Les entretiens menés de façon amicale se sont inspirés des tactiques verbales et comportementales qui favorisent la production de faux souvenirs. Certaines tactiques, telles que des étagères couvertes de livres traitant de la mémoire, étaient destinées à renforcer la crédibilité de l’intervieweur. D’autres visaient à renforcer les liens avec les participants, à les rassurer et à les encourager, comme un signe de tête approbateur, un sourire, une prise de notes, ou des attentions, telles que « Comment allez-vous ? », « Comment s’est passé votre semestre ? ». Les silences prolongés incitaient le sujet à les rompre. Des encouragements, tels que « On peut oublier ce genre de choses, mais on finit toujours par s’en souvenir », des demandes de confirmation de détails, telles que « Dans l’entretien, vos parents ont dit que… » ou « Cela ressemble à ce que vos parents ont décrit, mais… » ou encore « Je ne peux pas vous donner plus de détails, parce qu’ils doivent venir de vous », étaient destinés à renforcer la remémoration et à faciliter le récit.
Résultats surprenants
À l’issue des trois entretiens, 70 % des sujets ont fait le récit détaillé du faux souvenir induit par l’expérimentateur. Ils se sont « souvenus » d’avoir été les auteurs d’un crime qu’ils n’ont pourtant jamais commis ! Qui plus est, l’étude révèle que les faux souvenirs ainsi fabriqués peuvent être aussi vifs et recéler des détails tout aussi riches et émotionnels que s’il s’agissait de souvenirs vrais. Dans les récits d’agression avec arme, les faux coupables ont décrit leur entrevue avec les policiers et donné des détails précis sur leur apparence physique !

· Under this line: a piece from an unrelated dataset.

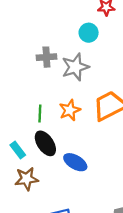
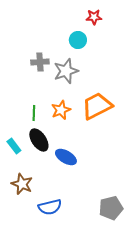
brown star: (27, 179) -> (22, 184), moved, turned 30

À l’issue de l’expérience, les chercheurs ont expliqué aux sujets que l’objectif était de vérifier s’il était facile d’induire des faux souvenirs de crimes et que l’un des deux souvenirs rapportés était un faux souvenir inventé pour les besoins de l’expérience. Les sujets ont manifesté leur incrédulité d’avoir pu être aussi facilement dupés.
Ces résultats confirment ainsi les travaux de chercheurs sur les faux souvenirs induits, tels que ceux d’Elizabeth Loftus [3].

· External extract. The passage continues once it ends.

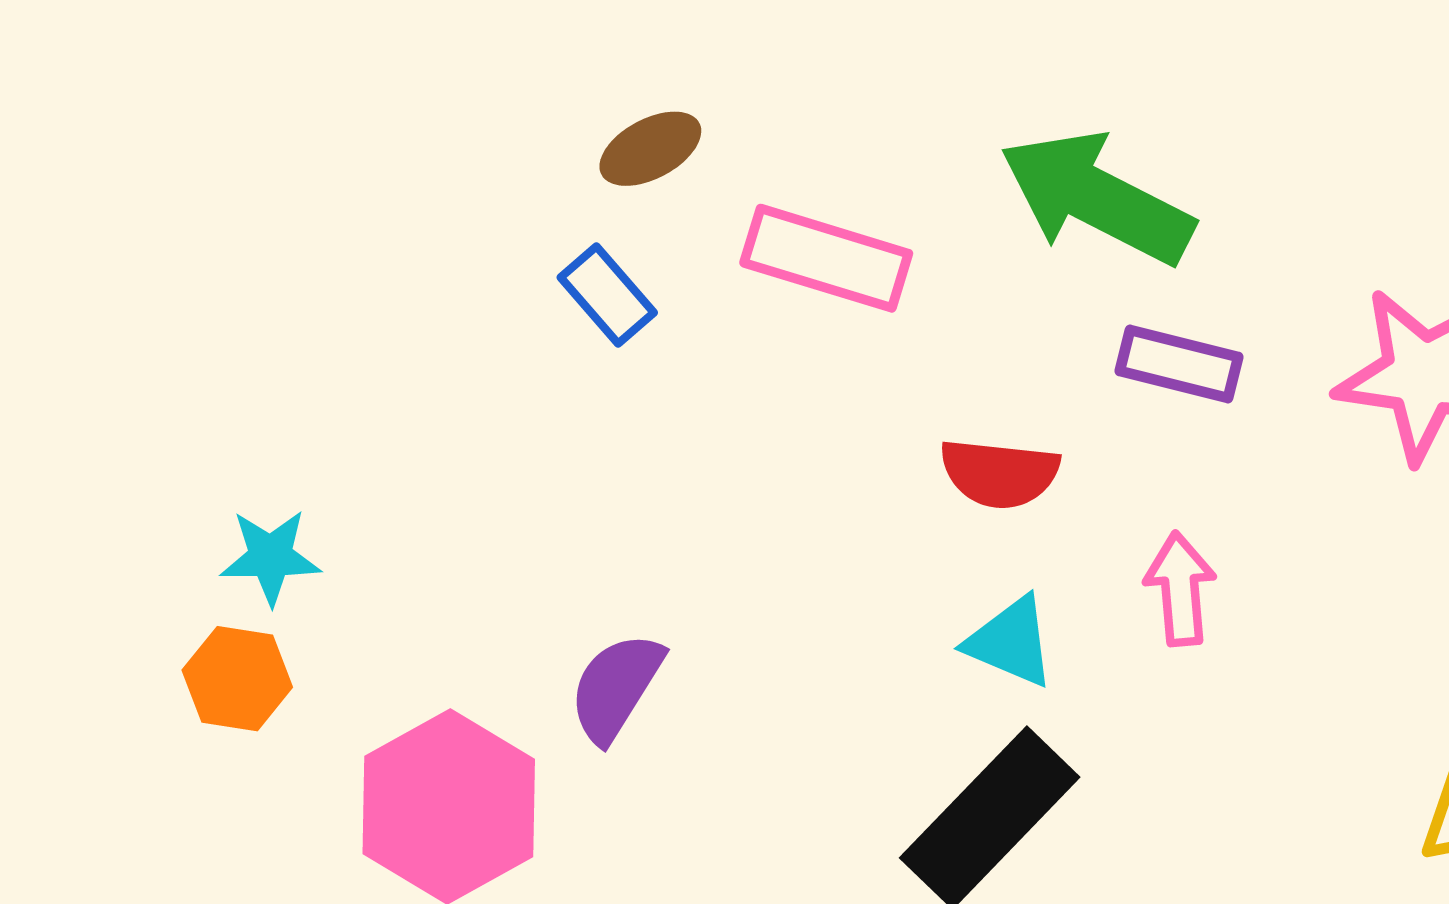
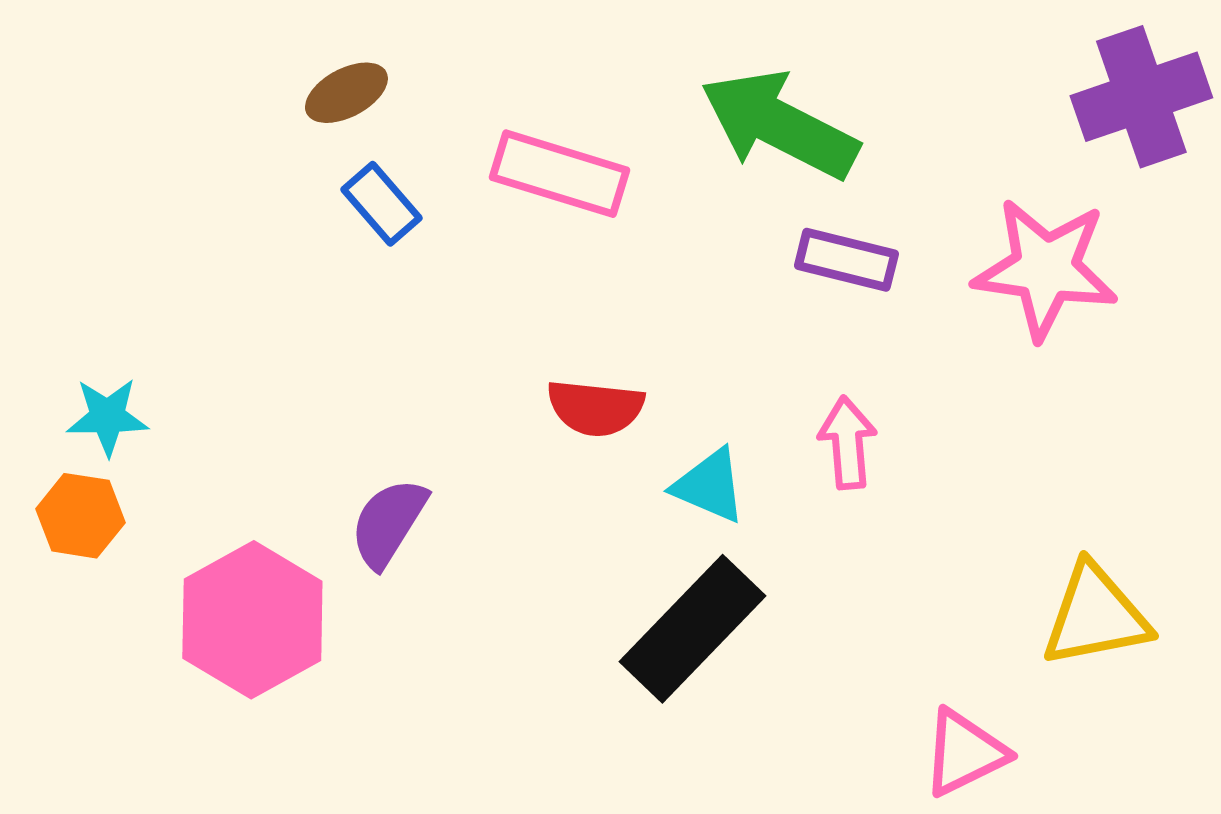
brown ellipse: (650, 149) -> (346, 93), moved
red semicircle: (1000, 473) -> (595, 408), moved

L’étude de Julia Shaw et Stephen Porter est la première à démontrer de manière expérimentale la facilité avec laquelle des techniques suggestives d’interrogatoire peuvent provoquer chez une personne la formation de faux souvenirs d’actes criminels et induire leur aveu.
Références
[2] APS (Association for Psychological Science) “People Can Be Convinced They Committed a Crime That Never Happened”. Janvier 2015.